Kur'an-ı Kerim ve Türkçe Meali Sayfa 265
52. Hani yanına girdiklerinde: “Selam” demişlerdi. O da: “Gerçekten biz sizden korkmaktayız.” demişti.
53. Dediler ki: “Korkma! Gerçekten biz sana bilgin bir çocuk müjdelemekteyiz.”
54. Dedi ki: “Bana ihtiyarlık gelip çatmışken mi müjdeliyorsunuz!? Beni ne ile müjdelemektesiniz?”
55. Dediler ki: “Seni gerçekle müjdeledik; öyleyse sakın umut kesenlerden olma!”
56. Dedi ki: “Rabbinin rahmetinden sapıklardan başka kim ümit kesebilir?”

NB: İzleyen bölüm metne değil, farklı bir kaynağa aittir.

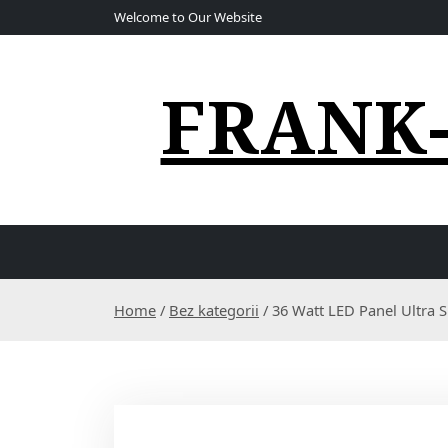
S
Welcome to Our Website
k
i
p
FRANK
t
o
c
o
n
t
e
n
t
Home
/
Bez kategorii
/ 36 Watt LED Panel Ultra 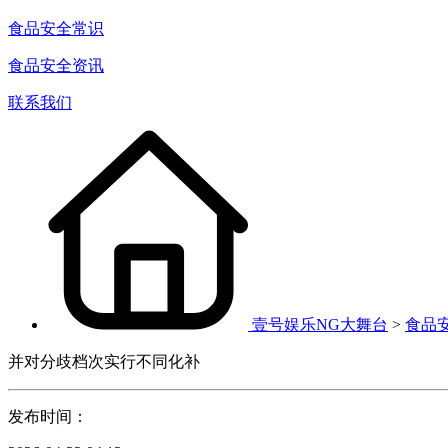
食品安全常识
食品安全资讯
联系我们
壹号娱乐NG大舞台
>
食品
并对分歧档次实行不同化补
发布时间：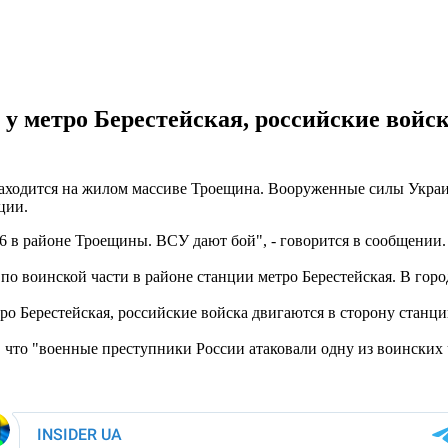
у метро Берестейская, российские войс
аходится на жилом массиве Троещина. Вооруженные силы Украины
ции.
6 в районе Троещины. ВСУ дают бой", - говорится в сообщении.
по воинской части в районе станции метро Берестейская. В горо
о Берестейская, российские войска двигаются в сторону станц
, что "военные преступники России атаковали одну из воинских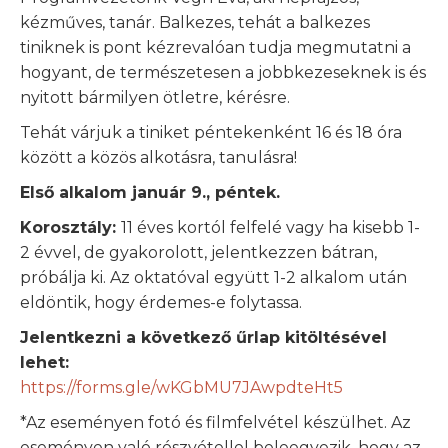
kézműves, tanár. Balkezes, tehát a balkezes
tiniknek is pont kézrevalóan tudja megmutatni a
hogyant, de természetesen a jobbkezeseknek is és
nyitott bármilyen ötletre, kérésre.
Tehát várjuk a tiniket péntekenként 16 és 18 óra
között a közös alkotásra, tanulásra!
Első alkalom január 9., péntek.
Korosztály:
11 éves kortól felfelé vagy ha kisebb 1-
2 évvel, de gyakorolott, jelentkezzen bátran,
próbálja ki. Az oktatóval együtt 1-2 alkalom után
eldöntik, hogy érdemes-e folytassa.
Jelentkezni a következő űrlap kitöltésével
lehet:
https://forms.gle/wKGbMU7JAwpdteHt5
*Az eseményen fotó és filmfelvétel készülhet. Az
eseményen való részvétellel beleegyezik, hogy az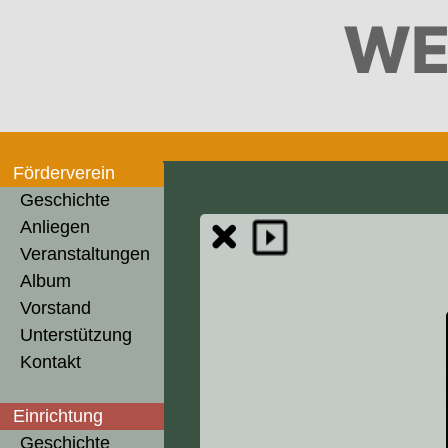
WE
Förderverein
Geschichte
Anliegen
Veranstaltungen
Album
Vorstand
Unterstützung
Kontakt
Einrichtung
Geschichte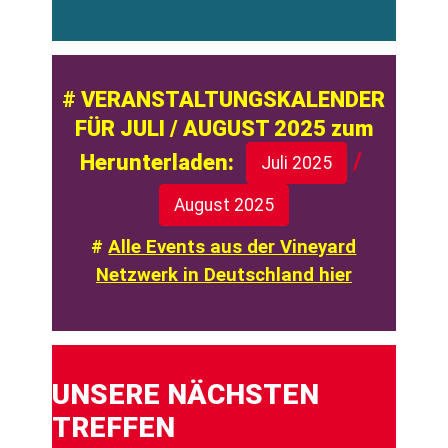
# VERANSTALTUNGSKALENDER
FÜR JULI / AUGUST 2025 zum
/
Herunterladen:
Juli 2025
August 2025
#
Alle Events aus der Vineyard
Netzwerk in Deutschland hier
UNSERE NÄCHSTEN
TREFFEN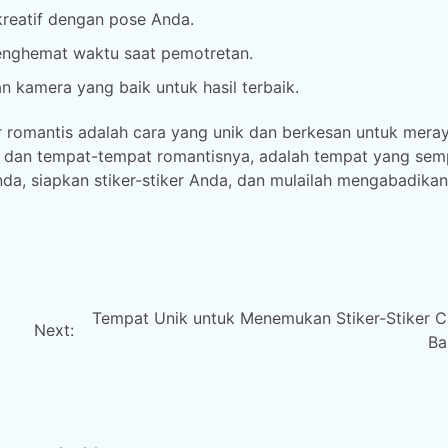
reatif dengan pose Anda.
menghemat waktu saat pemotretan.
 kamera yang baik untuk hasil terbaik.
r romantis adalah cara yang unik dan berkesan untuk mera
 dan tempat-tempat romantisnya, adalah tempat yang sem
nda, siapkan stiker-stiker Anda, dan mulailah mengabadikan
Tempat Unik untuk Menemukan Stiker-Stiker Ci
Next:
Ba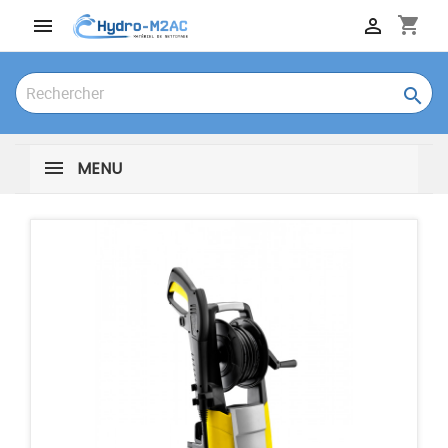
shopping_cart



MENU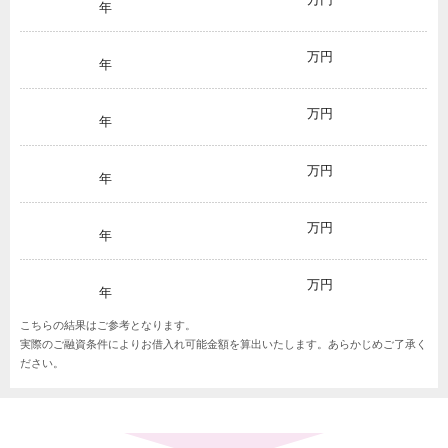
年
万円
年
万円
年
万円
年
万円
年
万円
年
こちらの結果はご参考となります。
実際のご融資条件によりお借入れ可能金額を算出いたします。あらかじめご了承く
ださい。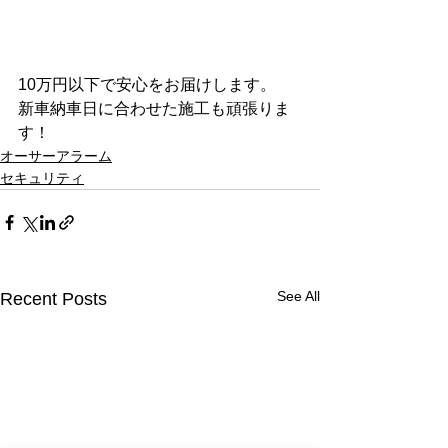
10万円以下で安心をお届けします。
新車納車日に合わせた施工も頑張りま
す！
オーサーアラーム
セキュリティ
See All
Recent Posts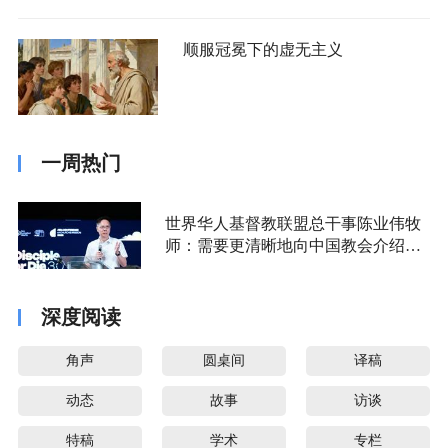
顺服冠冕下的虚无主义
一周热门
世界华人基督教联盟总干事陈业伟牧
师：需要更清晰地向中国教会介绍福
音派
深度阅读
角声
圆桌间
译稿
动态
故事
访谈
特稿
学术
专栏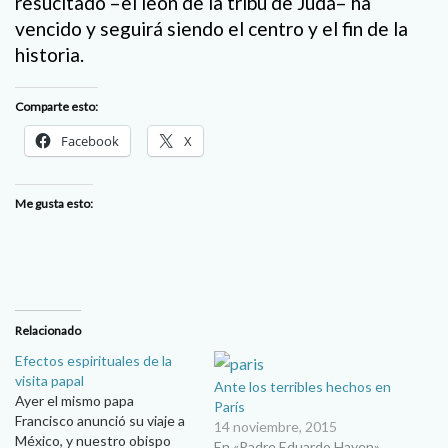
resucitado –el león de la tribu de Judá– ha
vencido y seguirá siendo el centro y el fin de la
historia.
Comparte esto:
Facebook
X
Me gusta esto:
Relacionado
Efectos espirituales de la
visita papal
Ante los terribles hechos en
Ayer el mismo papa
París
Francisco anunció su viaje a
14 noviembre, 2015
México, y nuestro obispo
En «Padre Eduardo Hayen»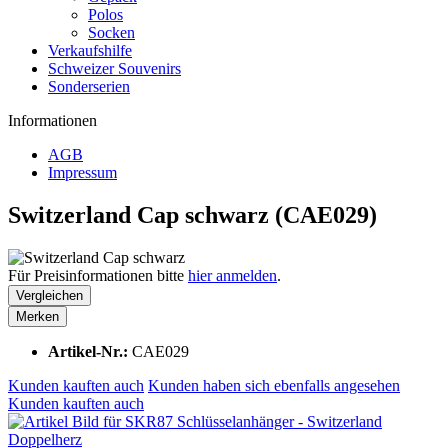
Polos
Socken
Verkaufshilfe
Schweizer Souvenirs
Sonderserien
Informationen
AGB
Impressum
Switzerland Cap schwarz (CAE029)
Für Preisinformationen bitte
hier anmelden
.
Vergleichen
Merken
Artikel-Nr.:
CAE029
Kunden kauften auch
Kunden haben sich ebenfalls angesehen
Kunden kauften auch
Schlüsselanhänger - Switzerland
Doppelherz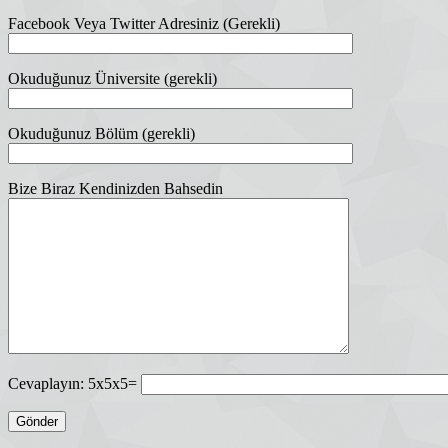
Facebook Veya Twitter Adresiniz (Gerekli)
Okuduğunuz Üniversite (gerekli)
Okuduğunuz Bölüm (gerekli)
Bize Biraz Kendinizden Bahsedin
Cevaplayın:
5x5x5=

57. Dedi ki: “Ey elçiler! İşiniz nedir?”
58. Dediler ki: “Gerçekten biz, suçlu bir kavme gönderildik.”
59. “Ancak Lût ailesi hariçtir; biz onların tümünü muhakkak kurtaracağız.”
60. “Yalnız karısı müstesna. Biz onun geride kalanlardan olmasını takdir ettik.”

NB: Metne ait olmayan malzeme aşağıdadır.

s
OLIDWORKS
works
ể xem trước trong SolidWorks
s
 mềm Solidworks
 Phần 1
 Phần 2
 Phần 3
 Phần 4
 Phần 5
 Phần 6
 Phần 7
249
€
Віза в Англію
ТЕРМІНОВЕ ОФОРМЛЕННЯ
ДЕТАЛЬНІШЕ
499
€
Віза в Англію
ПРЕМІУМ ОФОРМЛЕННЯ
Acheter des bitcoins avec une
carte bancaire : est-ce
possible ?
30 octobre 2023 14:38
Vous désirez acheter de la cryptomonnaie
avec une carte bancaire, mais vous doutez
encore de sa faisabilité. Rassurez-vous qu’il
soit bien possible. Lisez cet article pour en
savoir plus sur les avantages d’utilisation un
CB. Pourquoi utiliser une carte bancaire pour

61. Melek olan elçiler Lût âilesine gelince,
62. Dedi ki: "Hakikaten siz tanınmayan kimselersiniz"
63. Dediler ki: "Bilakis, biz sana, onların şüphe etmekte oldukları şeyi (azabı ve helâkı) getirdik.
64. Sana gerçeği getirdik; biz, hakikaten doğru söyleyenleriz.
65. Gecenin bir bölümünde aile fertlerini yola çıkar, sen de arkalarından yürü. Sizden hiç kimse, sakın dönüp de ardına bakmasın, istenen yere gidin."
66. Ona şu hükmümüzü vahyettik: "Sabaha çıkarlarken mutlaka onların ardı kesilmiş olacaktır."
67. Şehir halkı, birbirlerini kutlayarak, geldiIer.
68. Dedi ki: "Bunlar benim misafirimdir. Sakın beni utandırmayın.”
69. Allah'tan korkun, beni rezil etmeyin!"
70. "Biz seni, elâlemin işine karışmaktan men etmemiş miydik?" dediler.